Deciding the game ultimately fell to a penalty shoot out and it was France that blinked first, with one failed attempt to fool the goalkeeper the initiative passed to Italy. All Grosso had to do was succeed with this penalty shot and the World Cup was Italy’s.

Grosso steeled his nerves, sent the ball sailing into the net and Sorrento descended into utter chaos. Authorities anywhere else in Europe would have planned for such an event; barriers would have been in place and riot squads tucked away in handy side streets. But this was Italy and spectacular emotionalism is genetically hard-wired into the entire population. Our lane seethed with exultant supporters, a dancing, back slapping river of happy faces that spilled over tables, eddied around hissing flares and whisked away inhibitions. I saw an old man dancing a jig; he was stabbing at the night air with a long skewer, impaled on the skewer was a plucked and dressed chicken! I can imagine the scene outside his apartment when France scored the first goal of the match. The chicken had become a Gallic proxy, a vivid demonstration to wide-eyed nephews and nieces of what would happen to any French rooster that strutted into his neighbourhood. Now as I looked at him I saw an old man full of the exuberance of youth, leading a conga of citizens like a bandy bandleader with a barbeque mace.
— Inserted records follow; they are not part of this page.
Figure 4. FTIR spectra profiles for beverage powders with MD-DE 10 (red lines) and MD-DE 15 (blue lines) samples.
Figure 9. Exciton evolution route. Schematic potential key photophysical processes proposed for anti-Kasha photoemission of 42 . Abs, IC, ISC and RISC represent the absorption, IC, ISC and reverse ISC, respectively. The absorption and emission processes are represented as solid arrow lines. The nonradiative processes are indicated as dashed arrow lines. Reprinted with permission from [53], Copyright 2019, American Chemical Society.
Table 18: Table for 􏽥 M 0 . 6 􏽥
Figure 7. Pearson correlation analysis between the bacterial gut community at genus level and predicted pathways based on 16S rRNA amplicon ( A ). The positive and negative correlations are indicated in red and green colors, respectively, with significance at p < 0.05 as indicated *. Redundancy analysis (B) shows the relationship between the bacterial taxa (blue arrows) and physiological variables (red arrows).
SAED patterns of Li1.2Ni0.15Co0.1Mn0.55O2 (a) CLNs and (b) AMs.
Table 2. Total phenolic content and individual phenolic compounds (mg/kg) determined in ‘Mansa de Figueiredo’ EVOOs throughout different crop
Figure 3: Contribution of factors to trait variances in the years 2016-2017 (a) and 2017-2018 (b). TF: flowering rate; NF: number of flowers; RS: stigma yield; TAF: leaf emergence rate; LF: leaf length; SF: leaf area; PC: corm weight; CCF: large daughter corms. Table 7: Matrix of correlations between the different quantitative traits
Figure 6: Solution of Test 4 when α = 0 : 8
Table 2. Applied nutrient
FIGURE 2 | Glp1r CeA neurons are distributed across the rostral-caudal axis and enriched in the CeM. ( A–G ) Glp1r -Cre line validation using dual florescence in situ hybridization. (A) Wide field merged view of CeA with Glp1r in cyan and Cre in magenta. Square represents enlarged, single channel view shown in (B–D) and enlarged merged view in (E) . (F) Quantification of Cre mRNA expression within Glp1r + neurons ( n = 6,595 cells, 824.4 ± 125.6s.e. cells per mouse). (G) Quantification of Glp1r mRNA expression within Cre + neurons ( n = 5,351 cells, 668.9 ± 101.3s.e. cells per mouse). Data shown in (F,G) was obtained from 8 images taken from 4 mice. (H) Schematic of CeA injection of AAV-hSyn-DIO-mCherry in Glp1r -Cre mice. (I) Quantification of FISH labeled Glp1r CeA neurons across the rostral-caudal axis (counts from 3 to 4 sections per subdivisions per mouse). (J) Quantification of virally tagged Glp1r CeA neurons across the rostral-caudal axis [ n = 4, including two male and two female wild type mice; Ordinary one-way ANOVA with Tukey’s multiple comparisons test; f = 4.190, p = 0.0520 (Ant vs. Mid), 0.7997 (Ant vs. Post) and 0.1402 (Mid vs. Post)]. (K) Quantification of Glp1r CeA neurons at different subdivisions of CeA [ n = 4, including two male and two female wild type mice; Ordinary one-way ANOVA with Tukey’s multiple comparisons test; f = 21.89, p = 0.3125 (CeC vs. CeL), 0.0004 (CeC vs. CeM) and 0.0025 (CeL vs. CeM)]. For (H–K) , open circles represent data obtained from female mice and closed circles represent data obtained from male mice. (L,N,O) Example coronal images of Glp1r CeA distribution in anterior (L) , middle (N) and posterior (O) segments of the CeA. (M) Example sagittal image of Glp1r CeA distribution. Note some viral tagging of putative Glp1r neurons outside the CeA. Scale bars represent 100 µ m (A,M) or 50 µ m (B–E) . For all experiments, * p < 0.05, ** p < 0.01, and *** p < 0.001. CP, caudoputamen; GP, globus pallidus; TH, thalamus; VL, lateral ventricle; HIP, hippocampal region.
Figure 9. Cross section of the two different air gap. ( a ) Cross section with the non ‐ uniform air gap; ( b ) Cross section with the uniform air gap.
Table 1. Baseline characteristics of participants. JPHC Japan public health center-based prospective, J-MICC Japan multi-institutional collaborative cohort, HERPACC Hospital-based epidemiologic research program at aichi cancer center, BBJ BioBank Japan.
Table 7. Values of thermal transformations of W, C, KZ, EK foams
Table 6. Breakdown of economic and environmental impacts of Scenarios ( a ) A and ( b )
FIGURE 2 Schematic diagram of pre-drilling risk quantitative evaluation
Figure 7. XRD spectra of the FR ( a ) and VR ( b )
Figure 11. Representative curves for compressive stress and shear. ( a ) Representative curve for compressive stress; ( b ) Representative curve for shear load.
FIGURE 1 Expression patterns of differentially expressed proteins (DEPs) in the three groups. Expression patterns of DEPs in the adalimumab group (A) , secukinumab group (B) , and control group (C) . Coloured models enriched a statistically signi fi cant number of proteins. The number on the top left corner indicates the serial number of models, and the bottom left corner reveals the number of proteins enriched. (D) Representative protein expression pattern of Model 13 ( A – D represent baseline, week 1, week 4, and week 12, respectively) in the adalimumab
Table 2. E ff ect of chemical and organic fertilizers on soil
We were carried along to Piazza Tasso and joined an immense crowd singing and dancing beneath a thousand flags. Buildings surrounding the Piazza were etched into the velvety night by the stark-white glare of exploding fireworks and sloshing against them was a grainy lagoon of happiness, a seamless carpet of bobbing faces that occasionally fractured around a carelessly ignited thunder flash or split to free a column of blaring scooters. A hearse carrying a coffin swathed in a French tricolour inched its way through and one of those comical 3-wheel micro vans struggled along with six or seven guys crammed on to the back tray. As the wheezing machine drew level with us either the passenger got out of the front, or one too many climbed on to the back, because at that moment the Piaggio became dangerously unbalanced and reared up. The cab lifted towards the stars and the giggling, swearing cargo spilled on to the cobbles.

The celebrations carried on like this as evening gave way to the first hours of morning and we wandered back to our hotel. As I dropped on to my bed I thanked my lucky stars that I had been here to see this (and that Italy had won). Through the open shutters to our balcony I could hear the horns of victory peeping and honking out across the Mediterranean, Sorrento’s Vespa Valkyries were wheeling around for another circuit.